## Passage shown

Valve Steam Deck just blew the lid wide open for the handheld gaming PC market
Valve Steam Deck just blew the lid wide open for the handheld gaming PC market
Microsoft won't make a handheld XBox so Valve have done it themselves. The Steam Deck has the potential to fire up a fledging category of handheld PCs for gamers and not just enthusiasts.

Ultra-mobile PCs (UMPCs) aren't a new concept. Models running Microsoft Windows have been available for well over a decade albeit with limited performance. More recently, however, some manufacturers have been dabbling on UMPCs targeted at gamers now that the latest ULV 11th gen Intel and Zen 2 or Zen 3 AMD CPUs have been optimized for lower resolution 720p gaming. Early examples include the GPD Win Max running on Intel Ice Lake, the GPD Win 3 running on the Tiger Lake Core i5-1135G7 or i7-1165G7 with Iris Xe graphics, or the AYA NEO running on a Ryzen 5 4500U.

## Problems to solve
a. Condense the paragraph beginning "Ultra-mobile PCs (UMPCs) aren't a new concept" from the article on handheld gaming PCs into a short bulleted list that keeps its main facts.
b. According to the article on handheld gaming PCs, what CPU does the AYA NEO run on?
c. Repeat the stretch of the article on handheld gaming PCs from "Ultra-mobile PCs (UMPCs)" through "Ryzen 5 4500U.".

## Records
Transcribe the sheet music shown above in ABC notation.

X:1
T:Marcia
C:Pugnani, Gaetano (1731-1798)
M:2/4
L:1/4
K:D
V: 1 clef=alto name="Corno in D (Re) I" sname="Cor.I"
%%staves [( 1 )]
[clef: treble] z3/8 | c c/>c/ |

## Task solutions
a.
- Ultra-mobile PCs (UMPCs) aren't new. Windows models have existed for over a decade, though with limited performance.
- Some manufacturers have recently begun aiming UMPCs at gamers, because the latest ULV 11th gen Intel and Zen 2 or Zen 3 AMD CPUs are optimized for 720p gaming.
- Early examples:
  - GPD Win Max, running on Intel Ice Lake
  - GPD Win 3, running on the Tiger Lake Core i5-1135G7 or i7-1165G7 with Iris Xe graphics
  - AYA NEO, running on a Ryzen 5 4500U

b. A Ryzen 5 4500U.

c.
Ultra-mobile PCs (UMPCs) aren't a new concept. Models running Microsoft Windows have been available for well over a decade albeit with limited performance. More recently, however, some manufacturers have been dabbling on UMPCs targeted at gamers now that the latest ULV 11th gen Intel and Zen 2 or Zen 3 AMD CPUs have been optimized for lower resolution 720p gaming. Early examples include the GPD Win Max running on Intel Ice Lake, the GPD Win 3 running on the Tiger Lake Core i5-1135G7 or i7-1165G7 with Iris Xe graphics, or the AYA NEO running on a Ryzen 5 4500U.